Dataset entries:
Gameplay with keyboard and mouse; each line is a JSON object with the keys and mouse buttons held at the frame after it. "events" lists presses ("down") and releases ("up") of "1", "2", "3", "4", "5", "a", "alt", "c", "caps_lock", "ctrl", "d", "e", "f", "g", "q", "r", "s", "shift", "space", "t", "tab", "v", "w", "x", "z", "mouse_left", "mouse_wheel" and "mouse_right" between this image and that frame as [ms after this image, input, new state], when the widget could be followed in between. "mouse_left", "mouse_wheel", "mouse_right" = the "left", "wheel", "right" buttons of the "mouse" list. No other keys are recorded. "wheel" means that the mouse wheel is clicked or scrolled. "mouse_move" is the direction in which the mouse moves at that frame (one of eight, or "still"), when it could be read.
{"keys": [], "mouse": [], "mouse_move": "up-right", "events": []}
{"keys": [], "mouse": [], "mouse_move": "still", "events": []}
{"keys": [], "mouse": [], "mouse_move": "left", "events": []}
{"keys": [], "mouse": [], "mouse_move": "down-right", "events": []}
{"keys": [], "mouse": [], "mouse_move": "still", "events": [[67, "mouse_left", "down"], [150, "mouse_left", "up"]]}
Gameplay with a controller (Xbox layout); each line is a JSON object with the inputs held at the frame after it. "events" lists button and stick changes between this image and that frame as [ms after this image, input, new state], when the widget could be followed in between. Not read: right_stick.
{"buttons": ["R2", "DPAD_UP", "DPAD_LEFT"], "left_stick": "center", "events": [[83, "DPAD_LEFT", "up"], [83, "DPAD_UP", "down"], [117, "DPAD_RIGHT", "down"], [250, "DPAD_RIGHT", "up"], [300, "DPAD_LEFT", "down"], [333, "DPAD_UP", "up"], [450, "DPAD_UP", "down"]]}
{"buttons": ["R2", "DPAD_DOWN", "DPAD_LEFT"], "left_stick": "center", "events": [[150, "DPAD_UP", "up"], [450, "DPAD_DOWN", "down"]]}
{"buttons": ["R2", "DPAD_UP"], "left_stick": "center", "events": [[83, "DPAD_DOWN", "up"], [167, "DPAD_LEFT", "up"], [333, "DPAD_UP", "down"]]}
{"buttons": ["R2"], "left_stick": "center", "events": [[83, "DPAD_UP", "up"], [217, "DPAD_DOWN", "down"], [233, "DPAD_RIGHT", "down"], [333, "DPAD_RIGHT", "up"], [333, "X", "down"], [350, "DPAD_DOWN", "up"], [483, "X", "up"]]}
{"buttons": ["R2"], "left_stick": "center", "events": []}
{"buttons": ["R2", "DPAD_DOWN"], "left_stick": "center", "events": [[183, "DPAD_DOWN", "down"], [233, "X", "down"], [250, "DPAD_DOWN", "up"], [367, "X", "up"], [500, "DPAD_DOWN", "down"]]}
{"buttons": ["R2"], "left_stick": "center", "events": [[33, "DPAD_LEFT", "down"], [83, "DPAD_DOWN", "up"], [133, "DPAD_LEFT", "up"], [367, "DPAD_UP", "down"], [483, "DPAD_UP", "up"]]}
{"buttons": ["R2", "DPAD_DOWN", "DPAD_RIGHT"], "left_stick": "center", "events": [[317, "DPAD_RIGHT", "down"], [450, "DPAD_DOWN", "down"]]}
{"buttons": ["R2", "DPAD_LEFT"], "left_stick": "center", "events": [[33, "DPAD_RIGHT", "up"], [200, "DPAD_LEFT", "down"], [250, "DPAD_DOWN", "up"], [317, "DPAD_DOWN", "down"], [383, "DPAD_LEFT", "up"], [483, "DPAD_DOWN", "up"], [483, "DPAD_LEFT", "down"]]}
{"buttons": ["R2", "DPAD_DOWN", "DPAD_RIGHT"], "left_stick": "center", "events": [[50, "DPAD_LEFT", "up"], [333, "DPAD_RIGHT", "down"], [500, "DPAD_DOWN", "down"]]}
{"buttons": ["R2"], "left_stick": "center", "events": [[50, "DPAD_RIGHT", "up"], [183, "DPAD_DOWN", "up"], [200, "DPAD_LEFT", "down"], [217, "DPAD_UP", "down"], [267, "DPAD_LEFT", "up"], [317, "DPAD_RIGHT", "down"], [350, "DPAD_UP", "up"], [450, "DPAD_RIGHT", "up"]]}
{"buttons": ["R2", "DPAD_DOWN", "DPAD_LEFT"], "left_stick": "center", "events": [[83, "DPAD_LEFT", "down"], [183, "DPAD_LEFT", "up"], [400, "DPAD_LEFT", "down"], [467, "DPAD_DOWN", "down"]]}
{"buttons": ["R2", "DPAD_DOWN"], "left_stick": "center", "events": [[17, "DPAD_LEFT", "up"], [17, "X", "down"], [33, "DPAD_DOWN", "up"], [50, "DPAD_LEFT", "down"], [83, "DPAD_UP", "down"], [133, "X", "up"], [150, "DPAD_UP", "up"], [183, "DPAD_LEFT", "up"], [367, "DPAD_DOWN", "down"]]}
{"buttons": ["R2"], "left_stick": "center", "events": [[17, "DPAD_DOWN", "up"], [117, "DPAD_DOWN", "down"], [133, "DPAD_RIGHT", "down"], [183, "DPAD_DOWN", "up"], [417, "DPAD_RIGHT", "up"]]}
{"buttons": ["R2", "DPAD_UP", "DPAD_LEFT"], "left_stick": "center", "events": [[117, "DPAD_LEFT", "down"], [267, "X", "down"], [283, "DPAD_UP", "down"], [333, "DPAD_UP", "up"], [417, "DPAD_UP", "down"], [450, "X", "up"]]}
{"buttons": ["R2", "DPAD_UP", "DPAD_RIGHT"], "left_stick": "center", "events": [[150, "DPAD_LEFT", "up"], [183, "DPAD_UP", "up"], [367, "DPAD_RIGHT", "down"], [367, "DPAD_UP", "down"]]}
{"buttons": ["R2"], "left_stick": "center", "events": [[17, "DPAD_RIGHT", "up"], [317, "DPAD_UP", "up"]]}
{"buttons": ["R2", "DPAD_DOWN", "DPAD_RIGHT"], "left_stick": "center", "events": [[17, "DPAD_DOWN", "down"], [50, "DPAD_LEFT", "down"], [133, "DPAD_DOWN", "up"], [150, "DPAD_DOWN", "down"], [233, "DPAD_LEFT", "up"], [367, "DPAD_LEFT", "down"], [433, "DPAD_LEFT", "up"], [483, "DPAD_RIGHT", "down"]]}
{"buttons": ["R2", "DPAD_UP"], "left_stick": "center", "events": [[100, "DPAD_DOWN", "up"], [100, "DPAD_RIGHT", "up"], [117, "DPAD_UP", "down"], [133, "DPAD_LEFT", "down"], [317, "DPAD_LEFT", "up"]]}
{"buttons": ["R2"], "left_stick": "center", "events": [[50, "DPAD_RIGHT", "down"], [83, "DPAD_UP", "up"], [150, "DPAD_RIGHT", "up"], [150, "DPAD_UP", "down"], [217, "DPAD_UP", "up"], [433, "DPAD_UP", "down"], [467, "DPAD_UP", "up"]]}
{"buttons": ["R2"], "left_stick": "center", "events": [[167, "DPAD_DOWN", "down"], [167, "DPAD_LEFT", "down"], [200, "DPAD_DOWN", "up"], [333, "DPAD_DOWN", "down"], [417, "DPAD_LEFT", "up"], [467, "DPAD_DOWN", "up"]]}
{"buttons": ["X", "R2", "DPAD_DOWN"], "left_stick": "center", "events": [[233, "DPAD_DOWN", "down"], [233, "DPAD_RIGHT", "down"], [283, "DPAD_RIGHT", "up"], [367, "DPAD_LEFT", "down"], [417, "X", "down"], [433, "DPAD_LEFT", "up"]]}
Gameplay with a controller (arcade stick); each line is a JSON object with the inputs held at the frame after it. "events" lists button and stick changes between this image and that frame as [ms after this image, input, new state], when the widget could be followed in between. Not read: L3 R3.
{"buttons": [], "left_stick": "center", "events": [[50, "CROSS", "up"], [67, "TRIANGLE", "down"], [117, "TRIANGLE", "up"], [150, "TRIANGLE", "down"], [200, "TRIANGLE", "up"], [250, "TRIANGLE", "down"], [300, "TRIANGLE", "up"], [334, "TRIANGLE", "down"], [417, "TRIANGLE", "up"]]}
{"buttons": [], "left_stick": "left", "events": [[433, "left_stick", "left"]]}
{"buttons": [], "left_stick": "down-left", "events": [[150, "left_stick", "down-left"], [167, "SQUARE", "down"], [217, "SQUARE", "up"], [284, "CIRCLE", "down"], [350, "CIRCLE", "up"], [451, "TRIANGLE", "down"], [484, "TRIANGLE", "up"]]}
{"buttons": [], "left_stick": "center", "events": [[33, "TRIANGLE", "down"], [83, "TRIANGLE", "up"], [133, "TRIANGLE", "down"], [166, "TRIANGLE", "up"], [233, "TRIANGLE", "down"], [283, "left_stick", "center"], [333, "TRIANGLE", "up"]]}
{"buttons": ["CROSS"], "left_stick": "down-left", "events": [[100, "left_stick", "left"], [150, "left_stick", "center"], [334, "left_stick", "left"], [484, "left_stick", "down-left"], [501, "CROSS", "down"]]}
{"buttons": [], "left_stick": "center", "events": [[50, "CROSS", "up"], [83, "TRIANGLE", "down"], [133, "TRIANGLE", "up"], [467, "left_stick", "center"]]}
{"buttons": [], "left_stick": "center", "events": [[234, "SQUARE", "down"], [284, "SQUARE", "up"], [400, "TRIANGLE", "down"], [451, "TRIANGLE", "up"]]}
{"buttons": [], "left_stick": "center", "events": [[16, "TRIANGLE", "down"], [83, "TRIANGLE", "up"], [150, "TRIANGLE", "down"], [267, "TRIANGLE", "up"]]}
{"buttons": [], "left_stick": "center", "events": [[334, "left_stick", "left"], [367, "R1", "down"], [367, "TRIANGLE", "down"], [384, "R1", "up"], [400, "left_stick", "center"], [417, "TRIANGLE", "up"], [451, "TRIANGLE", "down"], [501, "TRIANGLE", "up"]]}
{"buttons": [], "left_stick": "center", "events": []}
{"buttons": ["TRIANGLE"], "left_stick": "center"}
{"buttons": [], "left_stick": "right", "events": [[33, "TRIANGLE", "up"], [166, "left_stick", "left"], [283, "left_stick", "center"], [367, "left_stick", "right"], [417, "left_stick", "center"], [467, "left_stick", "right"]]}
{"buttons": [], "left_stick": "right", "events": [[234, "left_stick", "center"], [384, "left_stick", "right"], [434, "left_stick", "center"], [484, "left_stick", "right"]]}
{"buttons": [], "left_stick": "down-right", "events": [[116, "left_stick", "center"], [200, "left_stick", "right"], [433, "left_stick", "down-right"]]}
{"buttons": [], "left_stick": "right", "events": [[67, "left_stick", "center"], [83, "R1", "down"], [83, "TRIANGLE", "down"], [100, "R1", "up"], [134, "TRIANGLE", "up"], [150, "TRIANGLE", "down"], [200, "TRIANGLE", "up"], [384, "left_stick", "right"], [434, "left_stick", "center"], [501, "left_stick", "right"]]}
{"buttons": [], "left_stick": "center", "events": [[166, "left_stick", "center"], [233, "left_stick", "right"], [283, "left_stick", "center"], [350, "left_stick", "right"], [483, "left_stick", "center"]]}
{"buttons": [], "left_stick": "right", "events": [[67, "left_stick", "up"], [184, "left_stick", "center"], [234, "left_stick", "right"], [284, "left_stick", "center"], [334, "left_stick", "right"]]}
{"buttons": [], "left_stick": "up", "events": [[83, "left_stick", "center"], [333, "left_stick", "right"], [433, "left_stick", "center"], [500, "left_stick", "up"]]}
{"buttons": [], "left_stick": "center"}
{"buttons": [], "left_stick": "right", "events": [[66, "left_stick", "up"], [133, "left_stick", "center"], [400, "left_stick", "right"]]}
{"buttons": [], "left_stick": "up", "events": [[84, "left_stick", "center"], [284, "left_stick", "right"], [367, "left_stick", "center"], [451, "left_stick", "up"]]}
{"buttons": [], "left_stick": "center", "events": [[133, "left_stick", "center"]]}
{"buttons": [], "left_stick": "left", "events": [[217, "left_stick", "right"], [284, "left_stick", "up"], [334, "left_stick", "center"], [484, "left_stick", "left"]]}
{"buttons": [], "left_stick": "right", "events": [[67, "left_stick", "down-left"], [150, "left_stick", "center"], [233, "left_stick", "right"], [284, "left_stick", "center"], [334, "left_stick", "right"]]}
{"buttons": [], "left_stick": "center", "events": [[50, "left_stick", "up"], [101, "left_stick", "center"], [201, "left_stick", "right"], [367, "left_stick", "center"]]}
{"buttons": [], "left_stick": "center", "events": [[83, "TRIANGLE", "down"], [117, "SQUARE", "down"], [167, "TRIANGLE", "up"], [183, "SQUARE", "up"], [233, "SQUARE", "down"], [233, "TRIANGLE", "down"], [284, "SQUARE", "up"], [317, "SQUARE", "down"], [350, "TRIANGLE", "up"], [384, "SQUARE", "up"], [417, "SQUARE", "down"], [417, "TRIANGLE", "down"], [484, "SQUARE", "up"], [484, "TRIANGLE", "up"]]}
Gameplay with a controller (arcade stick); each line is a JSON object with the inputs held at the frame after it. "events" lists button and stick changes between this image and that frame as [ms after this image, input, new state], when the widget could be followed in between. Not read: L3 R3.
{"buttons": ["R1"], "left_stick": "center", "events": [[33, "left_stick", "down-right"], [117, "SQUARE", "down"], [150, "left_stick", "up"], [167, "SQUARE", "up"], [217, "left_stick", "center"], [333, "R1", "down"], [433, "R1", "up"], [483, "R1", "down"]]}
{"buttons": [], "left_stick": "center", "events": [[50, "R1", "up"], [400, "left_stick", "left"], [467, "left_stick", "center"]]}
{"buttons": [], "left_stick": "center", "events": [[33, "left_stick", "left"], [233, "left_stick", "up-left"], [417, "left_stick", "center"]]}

• **Exercise details**: Pull out every line above that holds the word "could".

• **Answer to this task**:
Gameplay with keyboard and mouse; each line is a JSON object with the keys and mouse buttons held at the frame after it. "events" lists presses ("down") and releases ("up") of "1", "2", "3", "4", "5", "a", "alt", "c", "caps_lock", "ctrl", "d", "e", "f", "g", "q", "r", "s", "shift", "space", "t", "tab", "v", "w", "x", "z", "mouse_left", "mouse_wheel" and "mouse_right" between this image and that frame as [ms after this image, input, new state], when the widget could be followed in between. "mouse_left", "mouse_wheel", "mouse_right" = the "left", "wheel", "right" buttons of the "mouse" list. No other keys are recorded. "wheel" means that the mouse wheel is clicked or scrolled. "mouse_move" is the direction in which the mouse moves at that frame (one of eight, or "still"), when it could be read.
Gameplay with a controller (Xbox layout); each line is a JSON object with the inputs held at the frame after it. "events" lists button and stick changes between this image and that frame as [ms after this image, input, new state], when the widget could be followed in between. Not read: right_stick.
Gameplay with a controller (arcade stick); each line is a JSON object with the inputs held at the frame after it. "events" lists button and stick changes between this image and that frame as [ms after this image, input, new state], when the widget could be followed in between. Not read: L3 R3.
Gameplay with a controller (arcade stick); each line is a JSON object with the inputs held at the frame after it. "events" lists button and stick changes between this image and that frame as [ms after this image, input, new state], when the widget could be followed in between. Not read: L3 R3.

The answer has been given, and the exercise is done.